A 'no' vote by the Association of Secondary Teachers' Ireland (ASTI) to the latest proposals is expected to bring swift retaliation.
The worsening dispute threatens the 70pc of second-level schools with ASTI members in the new year.
But Education Minister Ruairi Quinn yesterday warned "there will be consequences to a 'no' vote" and said a contingency plan was being worked on.
His spokesperson would not reveal details, but it is understood the Department of Education officials spelled out the consequences of further rejection of the deal.
The ASTI was told the Government would use legislation to force changes to the terms and conditions of their members, including compulsory and unpaid supervision and substitution (S&S) work.
Legislation was introduced in the summer to allow the Government to impose such changes on public servants in the absence of agreement on Haddington Road.
The ASTI is the only union not to have signed up to the deal. It is preparing to ballot members for a third time on different versions of the package, with a recommendation to reject. That follows a meeting of the union's central executive committee last Saturday.
Under Haddington Road, members of the other two teacher unions, the Teachers Union of Ireland (TUI) and the Irish National Teachers' Organisation (INTO), are now obliged to do S&S without payment.
But it has not been imposed on the ASTI and the 70pc of its members who previously volunteered for the work, in return for an annual payment of up to €1,769, are continuing to do so.
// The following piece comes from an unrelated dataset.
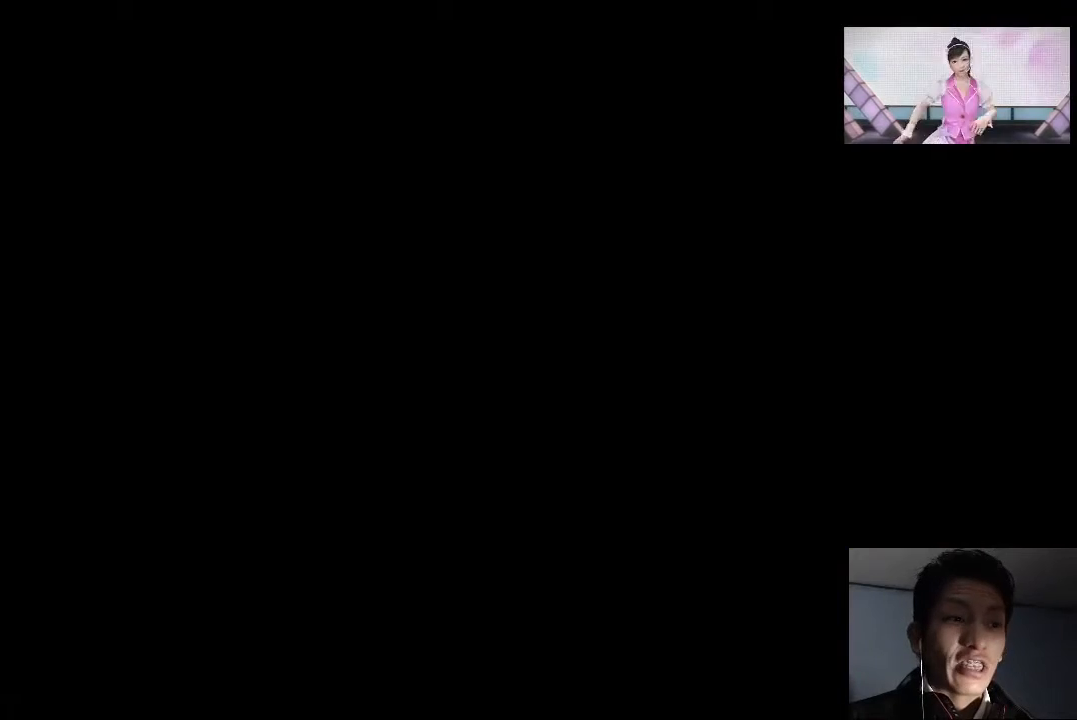
{"buttons": [], "left_stick": "center", "right_stick": "center", "events": [[67, "CROSS", "down"], [167, "CROSS", "up"], [233, "CROSS", "down"], [300, "CROSS", "up"], [400, "CROSS", "down"], [433, "CROSS", "up"]]}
It puts the Government in an awkward position, with members of two unions obliged to do S&S for no money, while ASTI members continue to have a choice – and an expectation of payment.
But Mr Quinn has given a clear signal that another "no" vote from the ASTI will change everything.
Such a move by the Government is likely to provoke strong reaction from the ASTI, however. Members could refuse to do S&S, which could force schools to close.
The ballot of the 17,000 ASTI members will run from December 2 to 18, delivering a result on the eve of the school Christmas holidays.